In several of these states, the strikes had some measure of success. In other places, the outcome was less clear. Regardless of the outcome, the strikes had a big impact on the communities in which they occurred. The most immediate impact is clearly on the children—which is also the group who has the least say, politically. For example, some people argue that teacher strikes are bad for kids, as the strikes disrupt the learning environment and hurt student progress. In 1992, a judge ordered striking teachers in Detroit to go back to work, on the grounds that the strike caused “irreparable harm” to students [2]. These strikes can have important impacts on other community members, as well—in particular on working parents, who now need to make special arrangements for childcare. This can be especially difficult for lower-income families, who might not be able to afford to take time off from work or to pay for additional childcare.

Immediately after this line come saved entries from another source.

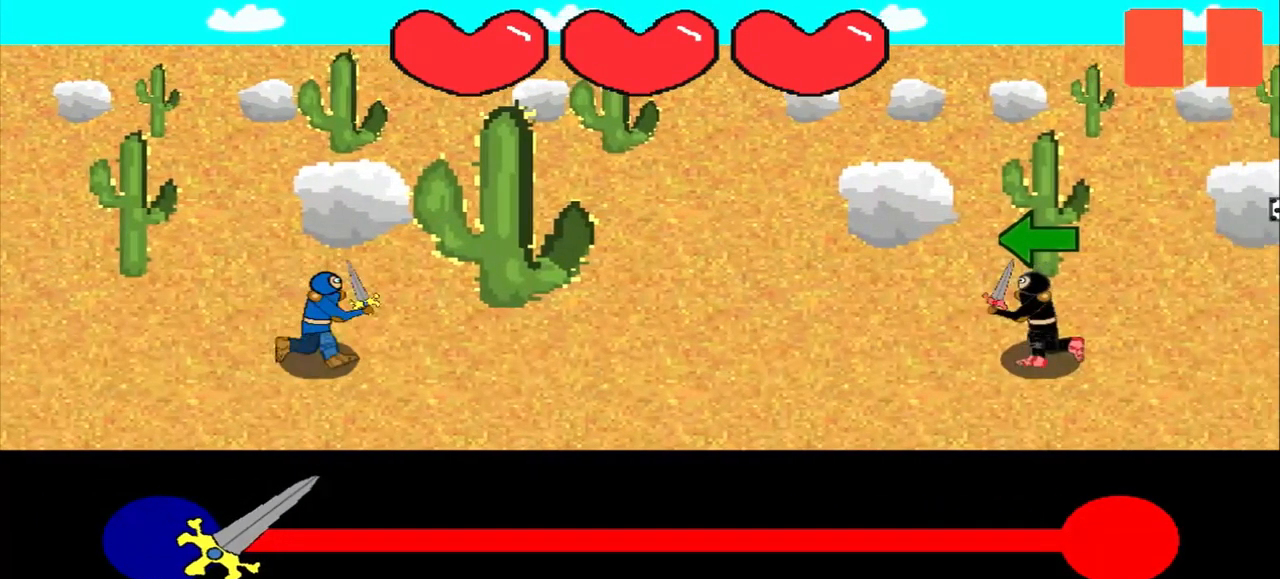
{"buttons": [], "left_stick": "center", "events": [[209, "left_stick", "left"], [375, "left_stick", "center"]]}
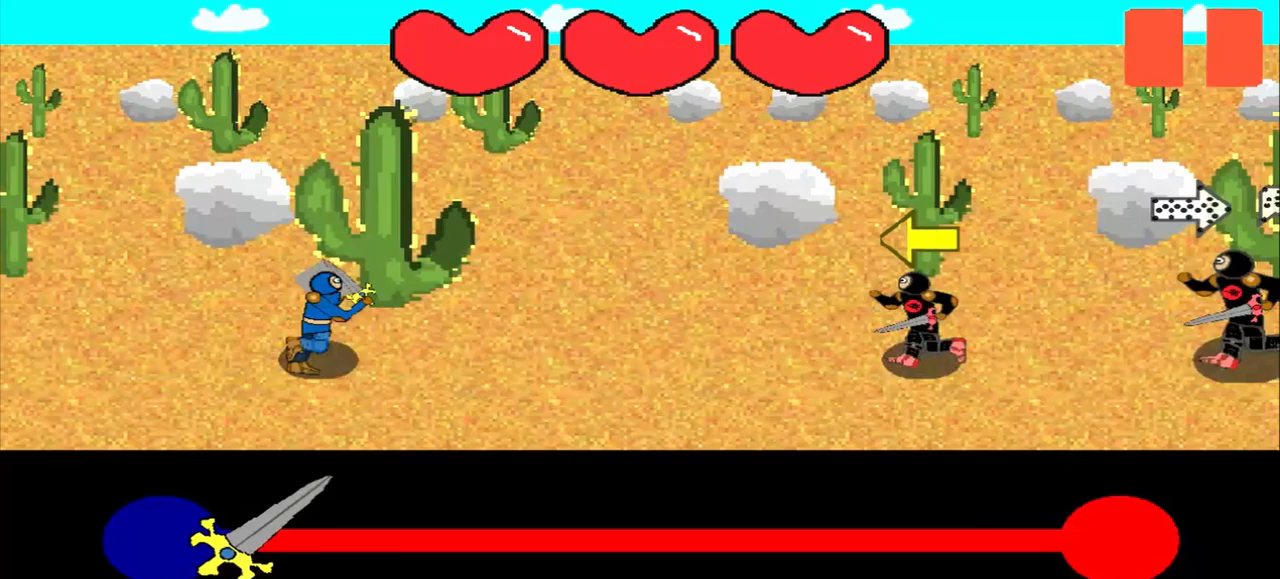
{"buttons": [], "left_stick": "left", "events": [[83, "left_stick", "left"], [333, "left_stick", "center"], [458, "left_stick", "left"]]}
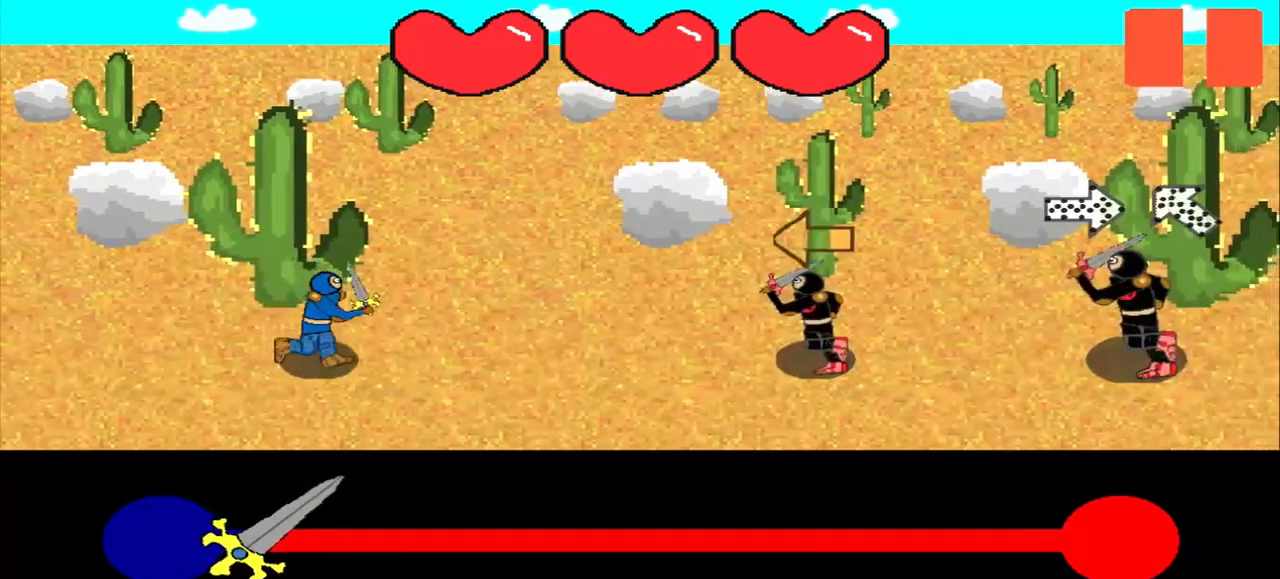
{"buttons": [], "left_stick": "left", "events": [[208, "left_stick", "center"], [500, "left_stick", "left"]]}
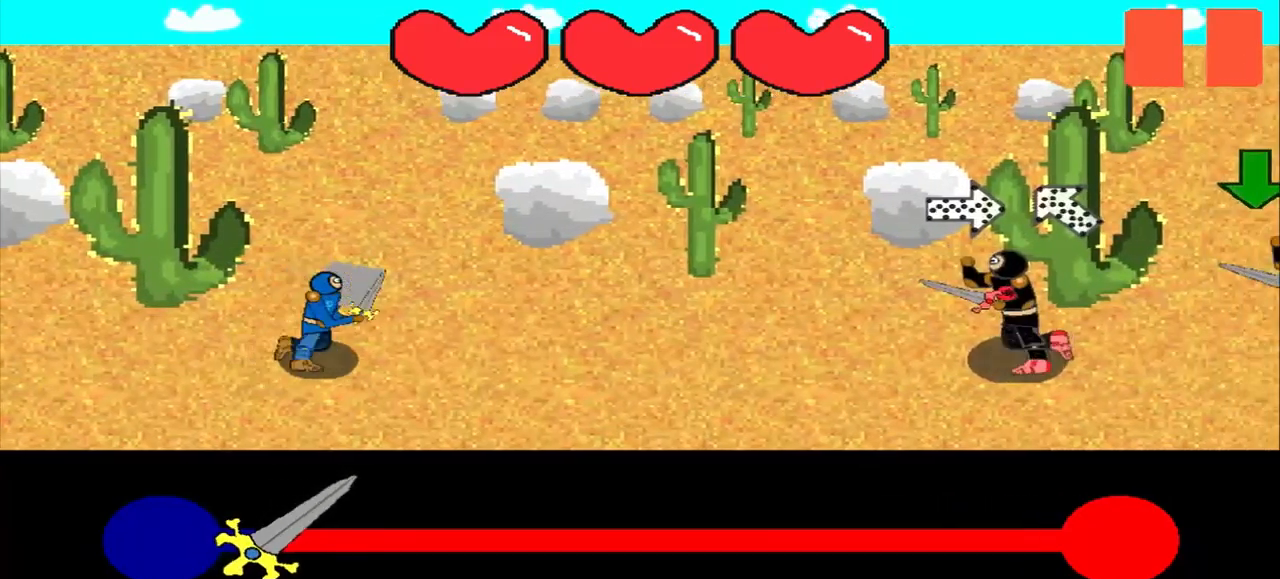
{"buttons": [], "left_stick": "center", "events": [[208, "left_stick", "center"], [417, "left_stick", "down-right"], [500, "left_stick", "center"]]}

In support of striking teachers, others maintain that strikes are only bad for students in the short term. Good teachers can have a profoundly positive effect on children. The only way to reliably attract and keep good teachers is to compensate them adequately for their hard work. Strikes are a way to achieve that end.

Recent polls show that most Americans support teachers’ right to strike. Nevertheless, in most states (including in some of the states in which striking occurred) it is illegal for teachers to take collective action such as striking.

DISCUSSION QUESTIONS

  1. Is it immoral or unjust for states to make it illegal for teachers to strike?

  2. Teachers strikes involve temporarily withholding a vital service from children. Does employing a strategy like this violate an educator’s fundamental duty to her students?

  3. Arguments about the morality of teachers’ strikes often focus on the well-being of students. Do teachers have to prove that strikes make students better off in order to justify them? Or can strikes be justified on the basis of the interests of the teachers themselves?

References

[1] CNN, “These teachers work up to 6 jobs. Now they’re fed up and ready to walk out”

[2] EducationWeek, “Detroit Teachers Defy Court’s Back-to-Work Order”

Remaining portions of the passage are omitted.